Ilusionista de profesión y pesimista vocacional, Colin Firth viaja a la Costa Azul francesa de los felices años 20 para desmontar los trucos de una embaucadora Emma Stone, que tiene a una rica familia comiendo de su mano. Todo su nihilismo nietzscheano se tambalea al conocerla; como en el póster del despacho de Mulder, quiere creer. , Guiño para allenitas: la escena en el observatorio es un calco (¿o autohomenaje?) a la del planetario en Manhattan.
En la pijísima Rhode Island, Joaquin Phoenix es, cómo no, un turbio y deprimido profesor de Filosofía que no encuentra motivación hasta que se propone llevar a cabo el asesinato perfecto: desvinculado, desinterasado y en pos de un bien mayor., , Claro que no contaba con que una enamoradiza (física e intelectualmente) Emma Stone se metiera de por medio.
Vittorio Storaro y el digital irrumpen con fuerza en la filmografía de Woody Allen, modificando su aspecto hasta el día de hoy. Kristen Stewart y Jesse Eisenberg protagonizan el trágico romance de época a dos tiempos y dos costas (la soleada California, la melancólica Nueva York) que nos merecíamos todos los fans de Adventureland en una película tan triste como candorosa.
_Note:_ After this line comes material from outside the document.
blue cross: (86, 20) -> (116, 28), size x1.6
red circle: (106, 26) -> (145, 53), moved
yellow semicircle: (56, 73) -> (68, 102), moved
Ah, y con Blake Lively como MVP.
Woody Allen volvió a dirigirse delante de las cámaras en su primera serie de televisión: un compromiso con Amazon Studios que considera una de las peores decisiones y experiencias de su vida. Pero oye, a cambio pudo trabajar con dos artistazas como la copa de un pino: Elaine May y Miley Cyrus.
Kate Winslet torturada y al máximo de revoluciones en un dramón romántico a lo Tennessee Williams tan teatral como Atlantic City, donde Juno Temple y Justin Timberlake son las otras dos esquinas de un triángulo amoroso condenado.
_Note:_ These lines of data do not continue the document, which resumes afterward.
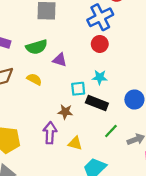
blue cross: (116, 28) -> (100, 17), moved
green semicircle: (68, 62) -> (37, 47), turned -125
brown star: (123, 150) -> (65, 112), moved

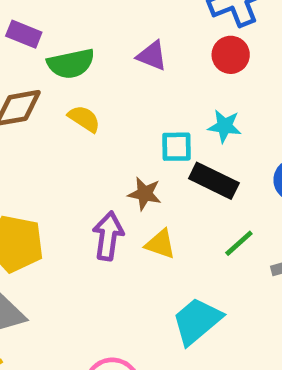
green semicircle: (37, 47) -> (71, 64), moved
purple triangle: (60, 60) -> (152, 56), moved
yellow triangle: (75, 143) -> (160, 244), moved

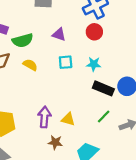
cyan square: (176, 147) -> (66, 62), moved
black rectangle: (214, 181) -> (103, 88), moved
brown star: (145, 194) -> (55, 142), moved

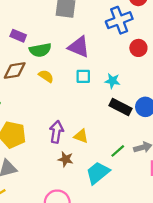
red circle: (94, 32) -> (138, 48), moved
purple triangle: (59, 34) -> (79, 47), size x1.5
green line: (104, 116) -> (118, 151), moved

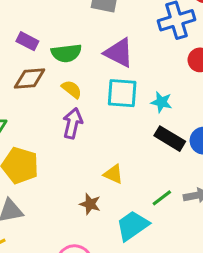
purple rectangle: (18, 36) -> (27, 41), moved
cyan square: (83, 76) -> (122, 93), size x1.5
purple arrow: (56, 132) -> (73, 123), moved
¿Qué le da Nueva York (y, más concretamente, Manhattan) a Woody Allen para que todas sus películas mejores automáticamente cuando se desarrollan allí? Timothée Chalamet es un Holden Caulfield a la deriva y pasado por el prisma alleniano mientras Elle Fanning da rienda suelta a sus ataques de hipo y Selena Gomez se postula como reina screwball. ¿A que eso no te lo esperabas?